== Task statement ==
Reproduce the records below in full, substituting "Webseite" for each occurrence of "Website" and leaving everything else unchanged.
(Beginning of Input)
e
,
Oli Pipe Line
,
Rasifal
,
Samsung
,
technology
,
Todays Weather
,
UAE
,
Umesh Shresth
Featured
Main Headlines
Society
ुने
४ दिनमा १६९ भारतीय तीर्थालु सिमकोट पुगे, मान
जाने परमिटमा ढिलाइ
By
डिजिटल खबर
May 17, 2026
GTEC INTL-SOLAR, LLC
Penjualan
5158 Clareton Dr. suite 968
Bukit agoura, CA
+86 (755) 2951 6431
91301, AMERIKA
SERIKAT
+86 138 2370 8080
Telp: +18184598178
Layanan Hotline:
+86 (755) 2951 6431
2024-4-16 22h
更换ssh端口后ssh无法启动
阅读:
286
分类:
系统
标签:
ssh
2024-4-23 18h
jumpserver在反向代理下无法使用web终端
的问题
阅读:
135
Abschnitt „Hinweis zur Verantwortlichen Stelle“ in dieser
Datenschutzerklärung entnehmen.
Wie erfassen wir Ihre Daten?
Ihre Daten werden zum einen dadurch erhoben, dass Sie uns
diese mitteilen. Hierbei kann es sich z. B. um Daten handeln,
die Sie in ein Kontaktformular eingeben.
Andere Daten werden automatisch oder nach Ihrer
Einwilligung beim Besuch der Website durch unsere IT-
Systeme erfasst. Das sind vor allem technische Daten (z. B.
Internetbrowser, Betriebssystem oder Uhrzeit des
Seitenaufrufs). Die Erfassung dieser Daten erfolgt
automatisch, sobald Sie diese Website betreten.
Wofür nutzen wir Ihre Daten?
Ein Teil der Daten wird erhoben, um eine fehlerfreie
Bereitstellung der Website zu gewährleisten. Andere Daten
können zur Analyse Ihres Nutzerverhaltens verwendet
(End of Input)
== Answer space ==
e
,
Oli Pipe Line
,
Rasifal
,
Samsung
,
technology
,
Todays Weather
,
UAE
,
Umesh Shresth
Featured
Main Headlines
Society
ुने
४ दिनमा १६९ भारतीय तीर्थालु सिमकोट पुगे, मान
जाने परमिटमा ढिलाइ
By
डिजिटल खबर
May 17, 2026
GTEC INTL-SOLAR, LLC
Penjualan
5158 Clareton Dr. suite 968
Bukit agoura, CA
+86 (755) 2951 6431
91301, AMERIKA
SERIKAT
+86 138 2370 8080
Telp: +18184598178
Layanan Hotline:
+86 (755) 2951 6431
2024-4-16 22h
更换ssh端口后ssh无法启动
阅读:
286
分类:
系统
标签:
ssh
2024-4-23 18h
jumpserver在反向代理下无法使用web终端
的问题
阅读:
135
Abschnitt „Hinweis zur Verantwortlichen Stelle“ in dieser
Datenschutzerklärung entnehmen.
Wie erfassen wir Ihre Daten?
Ihre Daten werden zum einen dadurch erhoben, dass Sie uns
diese mitteilen. Hierbei kann es sich z. B. um Daten handeln,
die Sie in ein Kontaktformular eingeben.
Andere Daten werden automatisch oder nach Ihrer
Einwilligung beim Besuch der Webseite durch unsere IT-
Systeme erfasst. Das sind vor allem technische Daten (z. B.
Internetbrowser, Betriebssystem oder Uhrzeit des
Seitenaufrufs). Die Erfassung dieser Daten erfolgt
automatisch, sobald Sie diese Webseite betreten.
Wofür nutzen wir Ihre Daten?
Ein Teil der Daten wird erhoben, um eine fehlerfreie
Bereitstellung der Webseite zu gewährleisten. Andere Daten
können zur Analyse Ihres Nutzerverhaltens verwendet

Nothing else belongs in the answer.